Each line holding the string "There" is to be copied from the data.

[Collected data entries]
□ □ □ □ □
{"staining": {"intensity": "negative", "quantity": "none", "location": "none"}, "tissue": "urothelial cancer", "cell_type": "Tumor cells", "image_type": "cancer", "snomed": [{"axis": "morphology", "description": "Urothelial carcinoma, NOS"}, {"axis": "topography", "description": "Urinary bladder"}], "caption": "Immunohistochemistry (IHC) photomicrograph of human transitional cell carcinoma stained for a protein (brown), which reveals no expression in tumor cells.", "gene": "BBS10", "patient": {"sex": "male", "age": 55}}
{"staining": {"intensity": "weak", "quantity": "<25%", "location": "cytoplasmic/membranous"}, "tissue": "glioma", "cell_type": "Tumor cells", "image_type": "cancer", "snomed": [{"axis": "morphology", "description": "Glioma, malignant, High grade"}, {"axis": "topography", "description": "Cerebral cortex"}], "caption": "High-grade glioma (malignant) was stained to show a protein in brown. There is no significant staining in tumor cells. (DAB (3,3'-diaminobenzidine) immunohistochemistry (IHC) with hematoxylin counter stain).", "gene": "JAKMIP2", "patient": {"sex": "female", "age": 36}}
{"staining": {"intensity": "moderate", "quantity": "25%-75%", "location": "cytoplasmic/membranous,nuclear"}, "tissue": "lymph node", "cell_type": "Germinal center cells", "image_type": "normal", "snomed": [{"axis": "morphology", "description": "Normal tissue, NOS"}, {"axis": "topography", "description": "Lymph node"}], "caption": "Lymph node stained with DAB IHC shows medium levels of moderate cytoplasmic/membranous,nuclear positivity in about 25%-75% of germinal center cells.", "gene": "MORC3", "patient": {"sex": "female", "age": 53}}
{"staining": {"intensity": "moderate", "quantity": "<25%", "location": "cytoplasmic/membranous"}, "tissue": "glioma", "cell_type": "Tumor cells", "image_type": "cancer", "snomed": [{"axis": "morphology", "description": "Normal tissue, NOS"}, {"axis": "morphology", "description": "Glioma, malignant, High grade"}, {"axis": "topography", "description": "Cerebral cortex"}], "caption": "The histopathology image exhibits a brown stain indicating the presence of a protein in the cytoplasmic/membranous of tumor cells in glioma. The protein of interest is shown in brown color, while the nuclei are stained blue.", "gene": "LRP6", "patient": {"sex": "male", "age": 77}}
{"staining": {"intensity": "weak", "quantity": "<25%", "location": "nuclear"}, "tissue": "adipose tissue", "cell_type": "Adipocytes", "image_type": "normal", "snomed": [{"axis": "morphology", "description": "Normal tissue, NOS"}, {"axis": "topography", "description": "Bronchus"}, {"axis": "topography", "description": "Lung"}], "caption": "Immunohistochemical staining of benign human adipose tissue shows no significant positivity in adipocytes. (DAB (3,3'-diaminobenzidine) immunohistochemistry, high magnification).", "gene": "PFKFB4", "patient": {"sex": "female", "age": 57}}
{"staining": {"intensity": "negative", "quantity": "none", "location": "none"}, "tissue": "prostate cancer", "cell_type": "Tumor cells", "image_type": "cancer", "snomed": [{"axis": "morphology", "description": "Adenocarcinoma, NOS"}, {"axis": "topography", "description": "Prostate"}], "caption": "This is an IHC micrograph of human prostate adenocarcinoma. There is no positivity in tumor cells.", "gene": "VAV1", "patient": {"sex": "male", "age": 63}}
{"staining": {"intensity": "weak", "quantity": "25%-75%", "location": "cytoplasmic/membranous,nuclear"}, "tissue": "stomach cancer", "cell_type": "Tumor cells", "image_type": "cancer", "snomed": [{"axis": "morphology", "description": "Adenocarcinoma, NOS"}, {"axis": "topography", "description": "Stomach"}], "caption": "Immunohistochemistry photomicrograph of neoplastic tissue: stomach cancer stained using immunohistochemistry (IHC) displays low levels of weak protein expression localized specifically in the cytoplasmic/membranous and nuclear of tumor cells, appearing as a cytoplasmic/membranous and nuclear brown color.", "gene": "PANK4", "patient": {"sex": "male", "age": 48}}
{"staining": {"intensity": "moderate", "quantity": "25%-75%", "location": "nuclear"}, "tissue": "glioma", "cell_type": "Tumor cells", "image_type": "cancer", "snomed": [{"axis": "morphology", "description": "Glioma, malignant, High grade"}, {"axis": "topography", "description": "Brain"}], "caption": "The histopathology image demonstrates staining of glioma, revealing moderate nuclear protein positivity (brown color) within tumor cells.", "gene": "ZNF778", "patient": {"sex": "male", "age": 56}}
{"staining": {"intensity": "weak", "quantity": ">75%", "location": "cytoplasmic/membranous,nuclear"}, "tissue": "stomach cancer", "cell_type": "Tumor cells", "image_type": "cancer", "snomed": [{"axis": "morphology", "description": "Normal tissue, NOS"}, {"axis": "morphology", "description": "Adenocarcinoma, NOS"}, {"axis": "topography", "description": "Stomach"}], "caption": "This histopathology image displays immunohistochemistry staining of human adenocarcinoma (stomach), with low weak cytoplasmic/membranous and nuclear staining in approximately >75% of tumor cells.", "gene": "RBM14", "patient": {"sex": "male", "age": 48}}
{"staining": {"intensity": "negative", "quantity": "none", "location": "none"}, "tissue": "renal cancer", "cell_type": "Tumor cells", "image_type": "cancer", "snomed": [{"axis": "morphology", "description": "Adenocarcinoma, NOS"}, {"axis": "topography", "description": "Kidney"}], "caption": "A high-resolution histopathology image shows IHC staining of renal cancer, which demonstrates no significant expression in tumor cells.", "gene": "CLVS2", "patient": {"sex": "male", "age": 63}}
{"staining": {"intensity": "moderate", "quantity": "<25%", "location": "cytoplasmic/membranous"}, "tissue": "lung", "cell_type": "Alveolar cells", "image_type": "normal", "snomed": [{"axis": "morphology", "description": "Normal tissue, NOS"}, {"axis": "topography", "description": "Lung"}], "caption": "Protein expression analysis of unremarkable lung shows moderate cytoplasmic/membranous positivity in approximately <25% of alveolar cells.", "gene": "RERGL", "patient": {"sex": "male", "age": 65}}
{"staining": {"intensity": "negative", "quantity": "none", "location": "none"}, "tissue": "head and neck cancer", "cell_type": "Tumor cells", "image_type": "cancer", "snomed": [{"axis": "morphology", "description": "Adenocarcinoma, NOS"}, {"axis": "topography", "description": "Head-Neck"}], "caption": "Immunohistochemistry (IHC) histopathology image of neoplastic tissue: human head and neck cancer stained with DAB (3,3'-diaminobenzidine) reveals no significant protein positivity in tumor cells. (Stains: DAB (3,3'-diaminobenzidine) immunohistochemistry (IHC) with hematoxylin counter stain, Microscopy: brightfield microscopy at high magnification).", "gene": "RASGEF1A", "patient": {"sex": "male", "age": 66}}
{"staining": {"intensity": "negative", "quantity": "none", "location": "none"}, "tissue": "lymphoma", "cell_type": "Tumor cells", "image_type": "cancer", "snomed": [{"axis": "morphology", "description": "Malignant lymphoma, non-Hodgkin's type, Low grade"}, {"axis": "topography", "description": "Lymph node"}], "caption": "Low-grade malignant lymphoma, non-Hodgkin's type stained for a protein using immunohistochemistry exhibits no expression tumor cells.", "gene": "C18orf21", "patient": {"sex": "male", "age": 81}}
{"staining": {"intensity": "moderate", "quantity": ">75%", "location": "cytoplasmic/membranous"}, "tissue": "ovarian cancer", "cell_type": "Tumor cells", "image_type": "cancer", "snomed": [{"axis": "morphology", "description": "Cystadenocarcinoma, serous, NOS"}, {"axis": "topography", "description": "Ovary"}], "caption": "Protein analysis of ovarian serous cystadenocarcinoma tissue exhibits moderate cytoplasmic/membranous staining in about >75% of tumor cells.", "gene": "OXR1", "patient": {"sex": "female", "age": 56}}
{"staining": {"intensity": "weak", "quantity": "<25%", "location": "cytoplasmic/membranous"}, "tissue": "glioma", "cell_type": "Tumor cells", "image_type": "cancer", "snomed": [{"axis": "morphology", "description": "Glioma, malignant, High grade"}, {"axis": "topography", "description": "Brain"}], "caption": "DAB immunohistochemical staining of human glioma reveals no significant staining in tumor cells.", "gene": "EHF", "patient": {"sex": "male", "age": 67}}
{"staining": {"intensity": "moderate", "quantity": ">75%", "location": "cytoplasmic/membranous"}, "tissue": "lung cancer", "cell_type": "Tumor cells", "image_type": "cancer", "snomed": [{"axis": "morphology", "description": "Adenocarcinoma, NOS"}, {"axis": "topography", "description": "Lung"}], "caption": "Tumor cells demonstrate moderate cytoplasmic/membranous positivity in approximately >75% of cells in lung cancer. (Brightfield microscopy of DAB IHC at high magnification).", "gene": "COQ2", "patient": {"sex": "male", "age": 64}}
□ □ □ □ □
ANSWER BOX
{"staining": {"intensity": "weak", "quantity": "<25%", "location": "cytoplasmic/membranous"}, "tissue": "glioma", "cell_type": "Tumor cells", "image_type": "cancer", "snomed": [{"axis": "morphology", "description": "Glioma, malignant, High grade"}, {"axis": "topography", "description": "Cerebral cortex"}], "caption": "High-grade glioma (malignant) was stained to show a protein in brown. There is no significant staining in tumor cells. (DAB (3,3'-diaminobenzidine) immunohistochemistry (IHC) with hematoxylin counter stain).", "gene": "JAKMIP2", "patient": {"sex": "female", "age": 36}}
{"staining": {"intensity": "negative", "quantity": "none", "location": "none"}, "tissue": "prostate cancer", "cell_type": "Tumor cells", "image_type": "cancer", "snomed": [{"axis": "morphology", "description": "Adenocarcinoma, NOS"}, {"axis": "topography", "description": "Prostate"}], "caption": "This is an IHC micrograph of human prostate adenocarcinoma. There is no positivity in tumor cells.", "gene": "VAV1", "patient": {"sex": "male", "age": 63}}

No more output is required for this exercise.